N.9 – 25 aprile 2004

La Festa della Liberazione, per tanto tempo utilizzata in maniera strumentale contro avversari vecchi e nuovi, per dividere, irrogare condanne sommarie ed impedire la nascita di un comune sentire, ci consente oggi di notare, dopo tanti anni di monopolio della storiografia di stretto rigore comunista, l’affermarsi di una visione meno condizionata politicamente e più attrezzata scientificamente, che sottolinea da un lato le varie radici culturali della resistenza, in cui i cattolici ed i militari (9436 morti solo a Cefalonia) hanno in realtà contato più dei comunisti, dell’altro la spontaneità idealistica che motivò tanti, in particolare giovani, a militare dalla parte sconfitta.

Per comprendere quel periodo si deve tener presente che i comunisti si muovevano applicando i criteri e le teorie della lotta rivoluzionaria, ben descritta da Giorgio Bocca: “In realtà, e i comunisti lo sanno bene, il terrorismo ribelle non è fatto per prevenire quello dell’occupante ma per provocarlo, per inasprirlo. Esso è autolesionismo premeditato: cerca le ferite, le punizioni, le rappresaglie, per coinvolgere gli incerti, per scavare il fosso dell’odio. E’ una pedagogia impietosa, una lezione feroce. I comunisti la ritengono giustamente necessaria e sono gli unici in grado di impartirla, subito” (Storia dell’Italia partigiana, Mondadori, pag. 146).
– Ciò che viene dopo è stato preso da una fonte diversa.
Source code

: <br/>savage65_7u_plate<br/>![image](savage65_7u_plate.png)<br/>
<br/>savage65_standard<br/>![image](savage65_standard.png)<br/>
Tale strategia rivoluzionaria, tra l’altro, individuava obiettivi tra i più moderati –e spesso i più indifesi- avversari, per scatenare la violenta reazione dei più estremisti.
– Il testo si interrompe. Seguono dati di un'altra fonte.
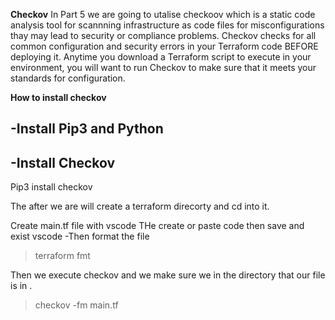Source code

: **Checkov** 
In Part 5 we are going to utalise checkoov which is a static code analysis tool for scannning infrastructure as code files for misconfigurations thay may lead to security or compliance problems.
Checkov checks for all common configuration and security errors in your Terraform code BEFORE deploying it.  Anytime you download a Terraform script to execute in your environment, you will want to run Checkov to make sure that it meets your standards for configuration.


**How to install checkov**

-Install Pip3 and Python 
-
-Install Checkov
- 
Pip3 install checkov

The after we are will create a terraform direcorty and cd into it.

Create  main.tf file with vscode 
THe create or paste code then save and exist vscode 
-Then format the file
>terraform fmt

Then we execute checkov and we make sure we in the directory that our file is in .

>checkov -fm main.tf 
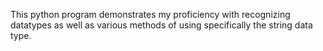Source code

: This python program demonstrates my proficiency with recognizing datatypes as well as various methods of using specifically the string data type.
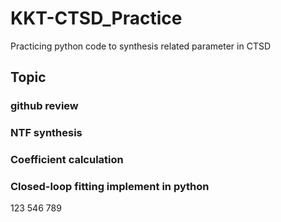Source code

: # KKT-CTSD_Practice
Practicing python code to synthesis related parameter in CTSD
## Topic

### github review

### NTF synthesis
### Coefficient calculation
### Closed-loop fitting implement in python

123
546
789
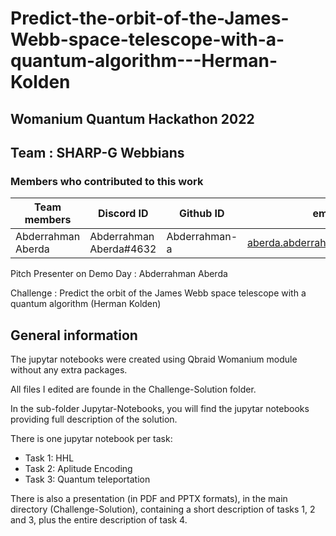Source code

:
# Predict-the-orbit-of-the-James-Webb-space-telescope-with-a-quantum-algorithm---Herman-Kolden
## Womanium Quantum Hackathon 2022

## Team : SHARP-G Webbians

### Members who contributed to this work

Team members         | Discord ID                 | Github ID        | email
---                  | ---                        | ---              | ---
Abderrahman Aberda   | Abderrahman Aberda#4632    | Abderrahman-a    | aberda.abderrahman@gmail.com

Pitch Presenter on Demo Day : Abderrahman Aberda

Challenge                   : Predict the orbit of the James Webb space telescope with a quantum algorithm (Herman Kolden)


## General information
The jupytar notebooks were created using Qbraid Womanium module without any extra packages.

All files I edited are founde in the Challenge-Solution folder.

In the sub-folder Jupytar-Notebooks, you will find the jupytar notebooks providing full description of the solution.

There is one jupytar notebook per task:
- Task 1: HHL
- Task 2: Aplitude Encoding
- Task 3: Quantum teleportation

There is also a presentation (in PDF and PPTX formats), in the main directory (Challenge-Solution), containing a short description of tasks 1, 2 and 3, plus the entire description of task 4.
E’ stato il caso dell’assassinio di Giovanni Gentile, indiscusso principe della filosofia italiana, in relazione al quale l’allora fascista Giovanni Spadolini scrisse su Italia e Civiltà : “Molti antifascisti leali, hanno biasimato il delitto disonorante, rifiutando ogni responsabilità e complicità, anche morale, con i suoi mandanti ed esecutori. Segno che, come abbiamo sempre sostenuto, il popolo italiano non si divide in “fascisti” e “antifascisti” ma in “onesti” e “disonesti” e soprattutto in amici e nemici della patria”.
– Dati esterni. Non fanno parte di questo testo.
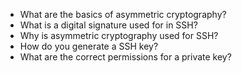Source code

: - What are the basics of asymmetric cryptography?
- What is a digital signature used for in SSH?
- Why is asymmetric cryptography used for SSH?
- How do you generate a SSH key?
- What are the correct permissions for a private key?
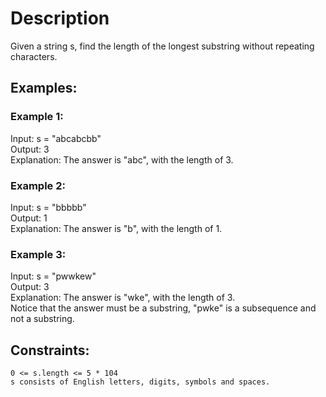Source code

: # Description

Given a string s, find the length of the longest substring without repeating characters.

## Examples:

### Example 1:

Input: s = "abcabcbb"  
Output: 3  
Explanation: The answer is "abc", with the length of 3.  

### Example 2:

Input: s = "bbbbb"  
Output: 1  
Explanation: The answer is "b", with the length of 1.  

### Example 3:

Input: s = "pwwkew"  
Output: 3  
Explanation: The answer is "wke", with the length of 3.  
Notice that the answer must be a substring, "pwke" is a subsequence and not a substring.  

## Constraints:

`0 <= s.length <= 5 * 104`  
`s consists of English letters, digits, symbols and spaces.`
Entrambe le parti in lotta, reciprocamente sentendosi tradite, si macchiarono di efferatezze, ma il punto di incontro, la pacificazione definitiva – sempre ostacolata dalla storiografia comunista funzionale alla prosecuzione della lotta rivoluzionaria, tanto da parlare di resistenza tradita negli anni ’70 ammiccando ai movimenti estremistici di quegli anni che poi svilupparono gravi fatti terroristici – è ora possibile, se solo si consideri che più in alto di tutto, gli uni e gli altri, ponevano l’Italia: una loro propria idea dell’Italia, vicendevolmente opposta, nelle circostanze, acerrimamente nemica, in quel contesto, ma nutrita nell’uno e nell’altro caso di amore per l’Italia stessa.